Dated at Auckland this 12th day of January 2013.
The Common Seal of the Takeovers Panel was affixed in the presence of:
D O Jones,
Statement of reasons
This notice applies to acts or omissions occurring on or after 11 January 2013 and expires on 31 December 2013.
The Takeovers Panel (the Panel) has granted an exemption from rule 6(1)(b) of the Takeovers Code (the Code) for Australasian Equity Partners Fund No. 1 LP (AEP) in respect of any increase in AEP’s voting control of Equity Partners Infrastructure Company No. 1 Limited (EPIC) resulting from an increase in its shareholding in Pyne Gould Corporation Limited (PGC) as a consequence of acceptances under AEP’s full takeover offer for PGC.
PGC is a code company and controls 26.97% of the voting rights in EPIC through various associates. EPIC is an unlisted code company.
AEP holds 76.77% of the voting rights in PGC.
AEP is proposing to make a full takeover offer for the remaining voting securities in PGC that it does not hold. AEP may be treated, under rule 6(2)(c) of the Code, as having become the controller of an increased percentage of voting rights in EPIC as a result of acceptances under its takeover offer for voting securities in PGC.
The Panel has also granted an exemption from rule 6(1)(b) of the Code for AEP in respect of any increase in AEP’s voting control of EPIC resulting from a compulsory acquisition of equity securities in PGC under Part 7 of the Code if, immediately after the acquisition of equity securities under the takeover offer, AEP is the dominant owner of PGC.

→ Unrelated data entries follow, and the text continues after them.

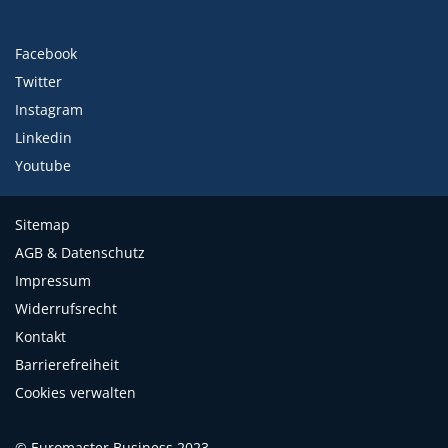
Facebook
Twitter
Instagram
Linkedin
Youtube
Sitemap
AGB & Datenschutz
Impressum
Widerrufsrecht
Kontakt
Barrierefreiheit
Cookies verwalten
© Euromaster Business 2023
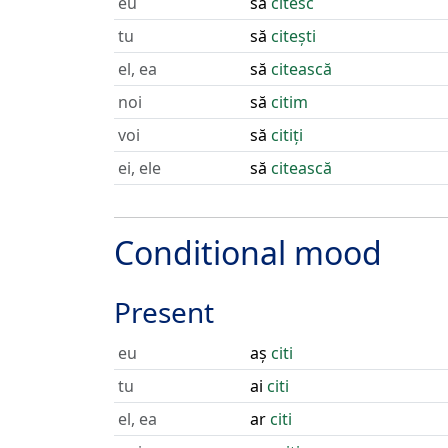
eu
să
citesc
tu
să
citești
el, ea
să
citească
noi
să
citim
voi
să
citiți
ei, ele
să
citească
Conditional mood
Present
eu
aș
citi
tu
ai
citi
el, ea
ar
citi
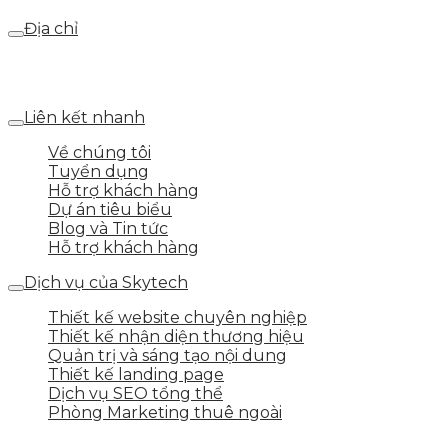
Địa chỉ
Số 25 DV1 – Nguyễn Khắc Hạnh – KĐT Mỗ Lao – Q.Hà
Đông – TP.Hà Nội
Liên kết nhanh
Về chúng tôi
Tuyển dụng
Hỗ trợ khách hàng
Dự án tiêu biểu
Blog và Tin tức
Hỗ trợ khách hàng
Dịch vụ của Skytech
Thiết kế website chuyên nghiệp
Thiết kế nhận diện thương hiệu
Quản trị và sáng tạo nội dung
Thiết kế landing page
Dịch vụ SEO tổng thể
Phòng Marketing thuê ngoài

The Panel considers that it is appropriate and consistent with the objectives of the Code to grant the exemptions because—
any increase in the percentage of voting rights in EPIC that are held or controlled by AEP would be a consequence of a takeover of PGC by AEP; and
gaining control of voting rights in EPIC is not a significant purpose of the takeover offer; and
the exemptions are consistent with the Panel’s policy for exemptions in respect of upstream acquisitions.